Description of the task — Beneath this task is a listing. State how many of its lines include the string "right", giving nothing but the number.

Exercise materials —
-.-.-
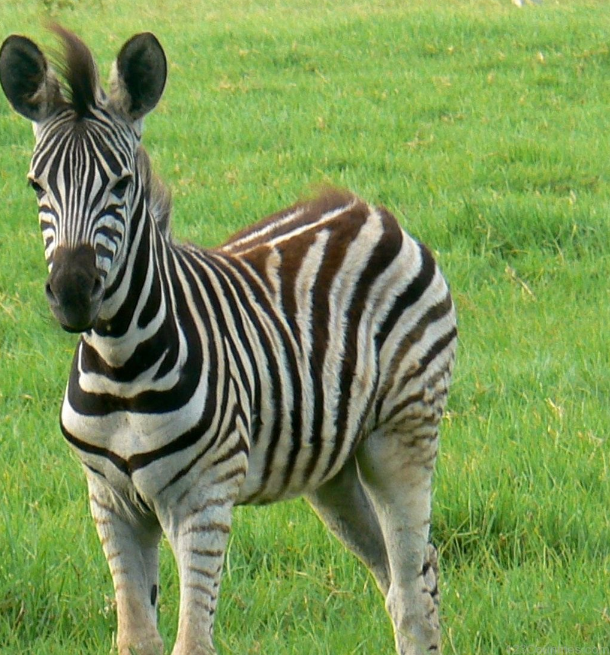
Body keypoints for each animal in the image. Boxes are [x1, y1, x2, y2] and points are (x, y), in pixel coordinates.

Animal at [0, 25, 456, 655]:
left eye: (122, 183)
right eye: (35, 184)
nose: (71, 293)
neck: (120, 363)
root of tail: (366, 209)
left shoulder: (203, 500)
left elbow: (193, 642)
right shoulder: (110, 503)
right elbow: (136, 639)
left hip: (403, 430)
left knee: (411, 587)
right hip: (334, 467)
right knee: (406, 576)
-.-.-
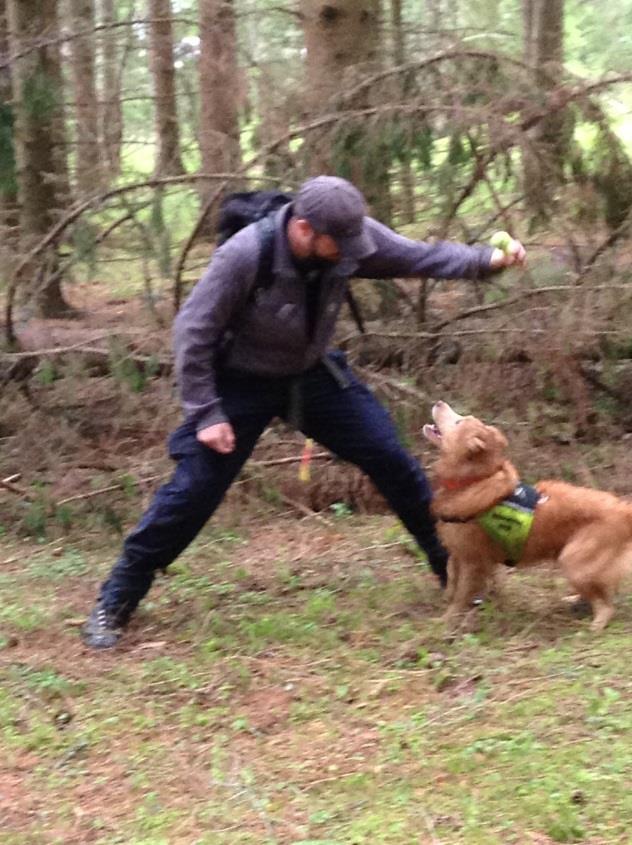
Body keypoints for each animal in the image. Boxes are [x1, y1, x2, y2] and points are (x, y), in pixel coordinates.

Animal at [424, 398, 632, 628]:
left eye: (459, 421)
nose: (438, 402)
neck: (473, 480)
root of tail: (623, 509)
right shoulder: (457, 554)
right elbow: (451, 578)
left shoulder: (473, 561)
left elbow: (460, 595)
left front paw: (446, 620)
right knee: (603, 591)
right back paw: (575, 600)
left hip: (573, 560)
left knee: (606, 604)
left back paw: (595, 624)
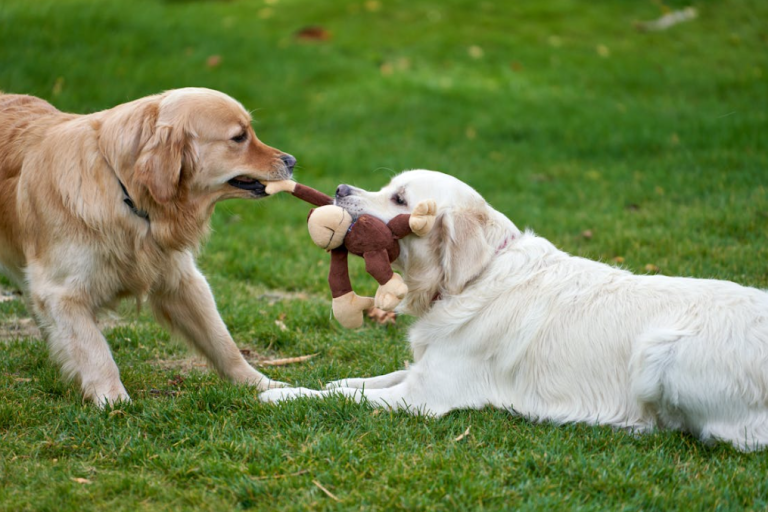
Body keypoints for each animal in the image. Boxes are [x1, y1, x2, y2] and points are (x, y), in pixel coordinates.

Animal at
-.-.-
Expected answer — 9